AIM OF THE TASK: Turn the text of every record below into a single numbered list with one line per item, and leave out any blank lines.

Items drawn from a data source:
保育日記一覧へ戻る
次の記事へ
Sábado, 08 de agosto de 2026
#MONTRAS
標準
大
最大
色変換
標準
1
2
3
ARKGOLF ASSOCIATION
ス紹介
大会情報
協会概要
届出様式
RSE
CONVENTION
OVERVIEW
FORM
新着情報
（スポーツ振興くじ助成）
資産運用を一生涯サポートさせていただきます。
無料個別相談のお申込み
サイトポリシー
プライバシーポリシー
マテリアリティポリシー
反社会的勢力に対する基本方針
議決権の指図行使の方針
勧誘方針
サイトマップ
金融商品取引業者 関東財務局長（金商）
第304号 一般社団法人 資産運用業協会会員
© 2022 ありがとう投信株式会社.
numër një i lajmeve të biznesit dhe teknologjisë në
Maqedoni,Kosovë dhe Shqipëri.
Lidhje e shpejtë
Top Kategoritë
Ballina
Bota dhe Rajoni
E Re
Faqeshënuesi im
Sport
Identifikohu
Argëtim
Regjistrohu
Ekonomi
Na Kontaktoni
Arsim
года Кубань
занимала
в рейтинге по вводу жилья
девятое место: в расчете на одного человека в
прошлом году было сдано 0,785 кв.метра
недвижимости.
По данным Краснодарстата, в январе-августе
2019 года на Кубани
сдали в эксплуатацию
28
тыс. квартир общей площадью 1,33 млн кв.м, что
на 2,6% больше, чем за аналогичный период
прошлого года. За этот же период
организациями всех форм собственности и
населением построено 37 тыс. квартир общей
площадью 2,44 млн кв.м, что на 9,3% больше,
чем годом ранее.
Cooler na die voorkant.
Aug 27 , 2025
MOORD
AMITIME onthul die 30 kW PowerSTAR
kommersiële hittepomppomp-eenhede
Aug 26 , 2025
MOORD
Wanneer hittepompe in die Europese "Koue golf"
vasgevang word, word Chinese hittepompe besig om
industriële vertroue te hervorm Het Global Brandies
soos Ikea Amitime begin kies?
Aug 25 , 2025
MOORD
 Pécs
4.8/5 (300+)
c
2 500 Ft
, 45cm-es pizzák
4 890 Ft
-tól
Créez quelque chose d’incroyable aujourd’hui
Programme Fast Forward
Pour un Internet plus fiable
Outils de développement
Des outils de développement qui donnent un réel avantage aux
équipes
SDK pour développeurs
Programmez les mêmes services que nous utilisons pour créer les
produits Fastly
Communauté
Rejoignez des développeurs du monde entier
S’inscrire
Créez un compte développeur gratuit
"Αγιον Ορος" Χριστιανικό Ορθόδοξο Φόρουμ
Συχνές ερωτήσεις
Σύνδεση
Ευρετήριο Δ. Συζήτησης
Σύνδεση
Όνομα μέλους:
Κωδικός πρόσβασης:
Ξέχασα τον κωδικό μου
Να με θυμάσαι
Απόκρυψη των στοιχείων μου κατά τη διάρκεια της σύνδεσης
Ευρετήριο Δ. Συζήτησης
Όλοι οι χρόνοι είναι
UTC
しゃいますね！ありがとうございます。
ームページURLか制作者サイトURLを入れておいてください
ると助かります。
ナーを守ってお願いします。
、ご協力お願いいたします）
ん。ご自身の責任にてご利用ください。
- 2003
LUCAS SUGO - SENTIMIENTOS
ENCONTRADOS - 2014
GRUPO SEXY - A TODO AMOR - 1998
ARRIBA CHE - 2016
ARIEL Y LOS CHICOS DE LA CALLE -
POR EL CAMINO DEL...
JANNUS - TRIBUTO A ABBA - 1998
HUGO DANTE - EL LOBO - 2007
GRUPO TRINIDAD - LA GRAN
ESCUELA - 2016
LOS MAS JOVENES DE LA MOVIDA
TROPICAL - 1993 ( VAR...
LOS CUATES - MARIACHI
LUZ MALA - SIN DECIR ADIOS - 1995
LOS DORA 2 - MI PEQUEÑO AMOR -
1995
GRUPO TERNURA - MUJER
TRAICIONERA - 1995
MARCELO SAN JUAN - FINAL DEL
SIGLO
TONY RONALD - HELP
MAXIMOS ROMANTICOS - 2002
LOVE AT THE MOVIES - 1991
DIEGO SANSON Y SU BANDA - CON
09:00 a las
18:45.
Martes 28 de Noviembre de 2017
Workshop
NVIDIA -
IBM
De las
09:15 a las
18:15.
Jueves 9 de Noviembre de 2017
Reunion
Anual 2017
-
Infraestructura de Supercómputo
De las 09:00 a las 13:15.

TASK SOLUTION:
1. 保育日記一覧へ戻る
2. 次の記事へ
3. Sábado, 08 de agosto de 2026
4. #MONTRAS
5. 標準
6. 大
7. 最大
8. 色変換
9. 標準
10. 1
11. 2
12. 3
13. ARKGOLF ASSOCIATION
14. ス紹介
15. 大会情報
16. 協会概要
17. 届出様式
18. RSE
19. CONVENTION
20. OVERVIEW
21. FORM
22. 新着情報
23. （スポーツ振興くじ助成）
24. 資産運用を一生涯サポートさせていただきます。
25. 無料個別相談のお申込み
26. サイトポリシー
27. プライバシーポリシー
28. マテリアリティポリシー
29. 反社会的勢力に対する基本方針
30. 議決権の指図行使の方針
31. 勧誘方針
32. サイトマップ
33. 金融商品取引業者 関東財務局長（金商）
34. 第304号 一般社団法人 資産運用業協会会員
35. © 2022 ありがとう投信株式会社.
36. numër një i lajmeve të biznesit dhe teknologjisë në
37. Maqedoni,Kosovë dhe Shqipëri.
38. Lidhje e shpejtë
39. Top Kategoritë
40. Ballina
41. Bota dhe Rajoni
42. E Re
43. Faqeshënuesi im
44. Sport
45. Identifikohu
46. Argëtim
47. Regjistrohu
48. Ekonomi
49. Na Kontaktoni
50. Arsim
51. года Кубань
52. занимала
53. в рейтинге по вводу жилья
54. девятое место: в расчете на одного человека в
55. прошлом году было сдано 0,785 кв.метра
56. недвижимости.
57. По данным Краснодарстата, в январе-августе
58. 2019 года на Кубани
59. сдали в эксплуатацию
60. 28
61. тыс. квартир общей площадью 1,33 млн кв.м, что
62. на 2,6% больше, чем за аналогичный период
63. прошлого года. За этот же период
64. организациями всех форм собственности и
65. населением построено 37 тыс. квартир общей
66. площадью 2,44 млн кв.м, что на 9,3% больше,
67. чем годом ранее.
68. Cooler na die voorkant.
69. Aug 27 , 2025
70. MOORD
71. AMITIME onthul die 30 kW PowerSTAR
72. kommersiële hittepomppomp-eenhede
73. Aug 26 , 2025
74. MOORD
75. Wanneer hittepompe in die Europese "Koue golf"
76. vasgevang word, word Chinese hittepompe besig om
77. industriële vertroue te hervorm Het Global Brandies
78. soos Ikea Amitime begin kies?
79. Aug 25 , 2025
80. MOORD
81.  Pécs
82. 4.8/5 (300+)
83. c
84. 2 500 Ft
85. , 45cm-es pizzák
86. 4 890 Ft
87. -tól
88. Créez quelque chose d’incroyable aujourd’hui
89. Programme Fast Forward
90. Pour un Internet plus fiable
91. Outils de développement
92. Des outils de développement qui donnent un réel avantage aux
93. équipes
94. SDK pour développeurs
95. Programmez les mêmes services que nous utilisons pour créer les
96. produits Fastly
97. Communauté
98. Rejoignez des développeurs du monde entier
99. S’inscrire
100. Créez un compte développeur gratuit
101. "Αγιον Ορος" Χριστιανικό Ορθόδοξο Φόρουμ
102. Συχνές ερωτήσεις
103. Σύνδεση
104. Ευρετήριο Δ. Συζήτησης
105. Σύνδεση
106. Όνομα μέλους:
107. Κωδικός πρόσβασης:
108. Ξέχασα τον κωδικό μου
109. Να με θυμάσαι
110. Απόκρυψη των στοιχείων μου κατά τη διάρκεια της σύνδεσης
111. Ευρετήριο Δ. Συζήτησης
112. Όλοι οι χρόνοι είναι
113. UTC
114. しゃいますね！ありがとうございます。
115. ームページURLか制作者サイトURLを入れておいてください
116. ると助かります。
117. ナーを守ってお願いします。
118. 、ご協力お願いいたします）
119. ん。ご自身の責任にてご利用ください。
120. - 2003
121. LUCAS SUGO - SENTIMIENTOS
122. ENCONTRADOS - 2014
123. GRUPO SEXY - A TODO AMOR - 1998
124. ARRIBA CHE - 2016
125. ARIEL Y LOS CHICOS DE LA CALLE -
126. POR EL CAMINO DEL...
127. JANNUS - TRIBUTO A ABBA - 1998
128. HUGO DANTE - EL LOBO - 2007
129. GRUPO TRINIDAD - LA GRAN
130. ESCUELA - 2016
131. LOS MAS JOVENES DE LA MOVIDA
132. TROPICAL - 1993 ( VAR...
133. LOS CUATES - MARIACHI
134. LUZ MALA - SIN DECIR ADIOS - 1995
135. LOS DORA 2 - MI PEQUEÑO AMOR -
136. 1995
137. GRUPO TERNURA - MUJER
138. TRAICIONERA - 1995
139. MARCELO SAN JUAN - FINAL DEL
140. SIGLO
141. TONY RONALD - HELP
142. MAXIMOS ROMANTICOS - 2002
143. LOVE AT THE MOVIES - 1991
144. DIEGO SANSON Y SU BANDA - CON
145. 09:00 a las
146. 18:45.
147. Martes 28 de Noviembre de 2017
148. Workshop
149. NVIDIA -
150. IBM
151. De las
152. 09:15 a las
153. 18:15.
154. Jueves 9 de Noviembre de 2017
155. Reunion
156. Anual 2017
157. -
158. Infraestructura de Supercómputo
159. De las 09:00 a las 13:15.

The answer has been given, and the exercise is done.